My kids drive me crazy. No, wait. That's not quite right. It's driving my kids that makes me crazy. Like most parents, my husband and I are on the run, struggling to keep up with our daughters' social, sport and academic agendas. We try to do it all, traveling from school to home to swimming practice. Or to piano, or horseback riding. Or Girl Scouts. In order to keep up, we eat, sleep and change clothes in the car. We are living the life of modern American nomads.
It didn't used to be this way. We used to be a family that lived in our house. I'd greet my husband with a hug when he came home from work. We had time to bathe the kids, read to them and snuggle and lie down in bed with them as they drifted off to sleep. But then the kids grew up and life got complicated.
These days we race into the house after dark and start our bedtime ritual. "Brush your teeth! Put on your PJs! No time for a bath," I tell the kids. "Did anyone feed the cat today?" my husband hollers from downstairs. "Get in bed!" I say. Even going to sleep is done with a sense of urgency.
Sometimes I wonder if we wouldn't be better off adding our pajamas to the pile of jackets and junk that already litter the floor of my car. Put a jug of Purell in the back seat and we could just sleep there and freshen up in the morning. That way we wouldn't waste time getting ready. After all, my car has the essentials that any family of wanderers needs. It's got a CD and DVD as well as a week's supply of games and toys, paper and pencils for homework, snacks and bottled water. If I added a roll of duct tape, I could be the poster child for the office of homeland security for emergency preparedness. All I'd have to do is seal the cracks and my family could live there for a week. But, my car also has all of the byproducts of our daily living -- CD cases, pencils with broken tips, markers with no lids, old school papers, food wrappers and empty water bottles. In other words, my car is always trashed.
I try to keep my auto habits a secret. I tell all my girls' friends that they must keep the condition of my car a secret or their parents may not let them visit again. Most kids treat my comment like a joke. But recently, I think I traumatized a kindergartner who happened into my vehicle.
"It's really messy," she said, surprised that anyone's car could look so bad. Her family car is neat and well cared for. I suspect it's even been vacuumed regularly.
"That's because we live in our car," I offhandedly said, tossing off my usual explanation while I buckled her into her booster seat. I had forgotten that 5-year-olds take most everything literally. She had obviously heard that there are families who are so poor that they have to live in their cars and was mistaking us for one of them. As a look of pity crossed her face, I jumped in to explain.
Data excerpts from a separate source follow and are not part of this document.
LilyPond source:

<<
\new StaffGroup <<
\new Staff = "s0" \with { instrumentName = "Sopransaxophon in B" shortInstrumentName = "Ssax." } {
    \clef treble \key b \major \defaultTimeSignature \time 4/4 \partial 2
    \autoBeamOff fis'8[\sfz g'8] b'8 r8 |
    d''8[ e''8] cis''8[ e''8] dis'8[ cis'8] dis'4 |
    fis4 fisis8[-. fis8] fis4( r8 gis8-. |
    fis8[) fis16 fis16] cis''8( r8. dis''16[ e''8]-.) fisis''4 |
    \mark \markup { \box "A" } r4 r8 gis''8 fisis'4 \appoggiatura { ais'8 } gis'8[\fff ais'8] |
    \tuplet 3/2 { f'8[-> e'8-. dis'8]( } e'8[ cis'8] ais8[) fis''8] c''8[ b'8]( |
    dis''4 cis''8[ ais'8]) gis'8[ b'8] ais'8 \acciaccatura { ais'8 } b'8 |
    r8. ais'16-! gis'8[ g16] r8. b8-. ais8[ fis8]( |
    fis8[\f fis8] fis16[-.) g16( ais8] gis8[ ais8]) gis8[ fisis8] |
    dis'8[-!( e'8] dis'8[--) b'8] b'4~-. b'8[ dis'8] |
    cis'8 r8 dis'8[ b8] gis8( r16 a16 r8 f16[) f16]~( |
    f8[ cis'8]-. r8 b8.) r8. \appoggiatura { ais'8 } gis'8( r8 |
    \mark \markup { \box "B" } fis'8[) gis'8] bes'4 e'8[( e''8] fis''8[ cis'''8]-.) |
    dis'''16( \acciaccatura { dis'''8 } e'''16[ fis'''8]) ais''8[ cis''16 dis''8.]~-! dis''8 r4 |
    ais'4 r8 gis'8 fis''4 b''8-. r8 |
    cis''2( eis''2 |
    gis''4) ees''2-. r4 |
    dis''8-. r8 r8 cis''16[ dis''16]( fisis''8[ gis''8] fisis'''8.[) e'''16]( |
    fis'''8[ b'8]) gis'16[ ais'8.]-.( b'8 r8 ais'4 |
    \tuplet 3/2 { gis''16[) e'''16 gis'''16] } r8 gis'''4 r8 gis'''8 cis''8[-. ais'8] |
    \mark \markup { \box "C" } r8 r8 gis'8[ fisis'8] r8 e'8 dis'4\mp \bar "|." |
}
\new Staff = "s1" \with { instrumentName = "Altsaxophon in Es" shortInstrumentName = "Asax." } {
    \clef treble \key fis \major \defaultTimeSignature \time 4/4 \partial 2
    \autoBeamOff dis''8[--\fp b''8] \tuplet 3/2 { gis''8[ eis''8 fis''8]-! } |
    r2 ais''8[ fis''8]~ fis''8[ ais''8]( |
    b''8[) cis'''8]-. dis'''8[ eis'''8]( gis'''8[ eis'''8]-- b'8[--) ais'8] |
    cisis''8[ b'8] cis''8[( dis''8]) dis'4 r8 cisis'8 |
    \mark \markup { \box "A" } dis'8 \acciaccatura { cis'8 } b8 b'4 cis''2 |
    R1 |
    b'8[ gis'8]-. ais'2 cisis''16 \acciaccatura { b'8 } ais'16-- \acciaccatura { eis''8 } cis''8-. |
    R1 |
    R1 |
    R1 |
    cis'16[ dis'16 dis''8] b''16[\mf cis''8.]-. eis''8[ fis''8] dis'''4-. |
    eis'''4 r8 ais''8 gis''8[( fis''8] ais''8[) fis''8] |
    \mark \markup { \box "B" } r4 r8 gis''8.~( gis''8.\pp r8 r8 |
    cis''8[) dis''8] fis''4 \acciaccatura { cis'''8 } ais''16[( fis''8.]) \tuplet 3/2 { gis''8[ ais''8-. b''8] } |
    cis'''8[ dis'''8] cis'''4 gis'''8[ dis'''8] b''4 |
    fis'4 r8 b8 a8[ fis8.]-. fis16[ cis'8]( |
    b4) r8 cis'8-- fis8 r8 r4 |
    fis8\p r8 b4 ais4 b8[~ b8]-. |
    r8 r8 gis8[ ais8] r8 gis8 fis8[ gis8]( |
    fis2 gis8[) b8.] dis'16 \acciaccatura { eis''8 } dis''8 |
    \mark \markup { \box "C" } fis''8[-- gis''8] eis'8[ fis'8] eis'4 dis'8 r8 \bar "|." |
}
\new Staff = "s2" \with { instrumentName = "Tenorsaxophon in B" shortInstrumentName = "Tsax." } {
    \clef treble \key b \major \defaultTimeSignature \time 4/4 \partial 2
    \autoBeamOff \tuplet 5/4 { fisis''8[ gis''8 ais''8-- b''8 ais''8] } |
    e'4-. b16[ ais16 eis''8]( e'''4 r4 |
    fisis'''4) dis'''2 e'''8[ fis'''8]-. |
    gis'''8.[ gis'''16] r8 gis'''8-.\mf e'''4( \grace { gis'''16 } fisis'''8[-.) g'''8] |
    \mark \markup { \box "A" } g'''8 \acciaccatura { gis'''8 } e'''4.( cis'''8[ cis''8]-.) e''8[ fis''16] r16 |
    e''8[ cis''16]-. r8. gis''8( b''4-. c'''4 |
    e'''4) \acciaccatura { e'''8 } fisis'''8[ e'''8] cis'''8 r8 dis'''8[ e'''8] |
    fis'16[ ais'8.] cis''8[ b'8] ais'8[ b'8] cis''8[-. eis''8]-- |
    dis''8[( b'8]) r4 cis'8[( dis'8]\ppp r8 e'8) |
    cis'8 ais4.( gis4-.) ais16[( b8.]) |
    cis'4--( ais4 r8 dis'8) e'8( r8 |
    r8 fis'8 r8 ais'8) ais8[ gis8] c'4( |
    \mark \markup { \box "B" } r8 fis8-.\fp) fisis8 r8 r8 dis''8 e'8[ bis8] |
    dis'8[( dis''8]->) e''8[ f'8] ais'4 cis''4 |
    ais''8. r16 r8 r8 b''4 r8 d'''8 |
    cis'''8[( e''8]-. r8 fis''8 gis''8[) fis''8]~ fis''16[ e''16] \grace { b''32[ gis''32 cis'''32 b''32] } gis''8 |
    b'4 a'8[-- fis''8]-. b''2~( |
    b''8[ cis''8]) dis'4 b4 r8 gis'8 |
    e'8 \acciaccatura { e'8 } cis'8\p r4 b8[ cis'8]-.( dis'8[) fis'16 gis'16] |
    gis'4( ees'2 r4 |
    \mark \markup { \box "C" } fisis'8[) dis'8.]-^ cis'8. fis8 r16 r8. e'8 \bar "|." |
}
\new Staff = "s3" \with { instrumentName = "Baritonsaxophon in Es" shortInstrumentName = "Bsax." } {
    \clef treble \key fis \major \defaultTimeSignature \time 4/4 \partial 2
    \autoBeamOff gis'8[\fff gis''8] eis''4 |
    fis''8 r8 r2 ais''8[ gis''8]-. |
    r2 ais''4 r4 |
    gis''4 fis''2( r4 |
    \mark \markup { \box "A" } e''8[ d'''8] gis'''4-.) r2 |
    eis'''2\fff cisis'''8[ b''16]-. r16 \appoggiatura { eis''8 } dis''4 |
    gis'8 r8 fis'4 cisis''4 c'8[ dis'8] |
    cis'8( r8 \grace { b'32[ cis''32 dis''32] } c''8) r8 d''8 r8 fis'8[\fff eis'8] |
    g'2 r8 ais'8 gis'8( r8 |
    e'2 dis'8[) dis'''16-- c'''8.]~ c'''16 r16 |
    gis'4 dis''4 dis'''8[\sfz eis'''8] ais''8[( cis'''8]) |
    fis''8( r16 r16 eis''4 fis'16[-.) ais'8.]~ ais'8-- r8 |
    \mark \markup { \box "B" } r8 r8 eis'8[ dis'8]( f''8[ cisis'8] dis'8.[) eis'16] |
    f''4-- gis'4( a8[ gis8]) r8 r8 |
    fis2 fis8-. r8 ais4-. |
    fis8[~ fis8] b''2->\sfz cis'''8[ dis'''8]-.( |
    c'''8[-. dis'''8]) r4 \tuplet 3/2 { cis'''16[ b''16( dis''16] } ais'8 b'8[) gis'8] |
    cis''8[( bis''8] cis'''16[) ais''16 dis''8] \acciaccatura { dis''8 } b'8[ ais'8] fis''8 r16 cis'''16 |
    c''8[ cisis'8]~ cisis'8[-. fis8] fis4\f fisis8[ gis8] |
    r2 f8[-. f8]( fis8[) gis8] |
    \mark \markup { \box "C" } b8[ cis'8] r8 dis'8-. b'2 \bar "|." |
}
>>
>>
"No, we don't really live in the car," I said with a chuckle, eyeing the food wrappers on the floor, toys in the seat netting and the pillows on the back seat. "We have a home, but we do a lot of driving so it feels like we spend all of our time in the car." She sat there silently trying to process the disparity of what she was seeing and what I was saying.
One evening while the girls were swimming, I was struck by the condition of my car. The ludicrousness of my lifestyle suddenly hit me. Why am I living like this? What would happen if I quit driving them and allowed them to simply just be? Let them be bored. Let them be average. Let them come home from school and be themselves without having to DO anything.
"What!? It would be boring to be home all the time," my older daughter exclaimed when I proposed the idea of dropping activities. This is the same child who clings to me at night and whispers, "I miss you, mommy," in such a small and vulnerable way that I know something has to change.
My younger daughter seized upon the opportunity. "Can I quit piano?" she asked for the 108th time.
"No, you can't quit piano," I told her, but I'm thinking maybe she can. "But we could drop horseback riding."
"Not horseback riding! Can I quit swimming?" "But swimming is so good for you," I told her, handing over her riding helmet and wondering what's going to give. "Have fun with the horse. And honey, please pick up the sandwich crusts that just fell out the car door."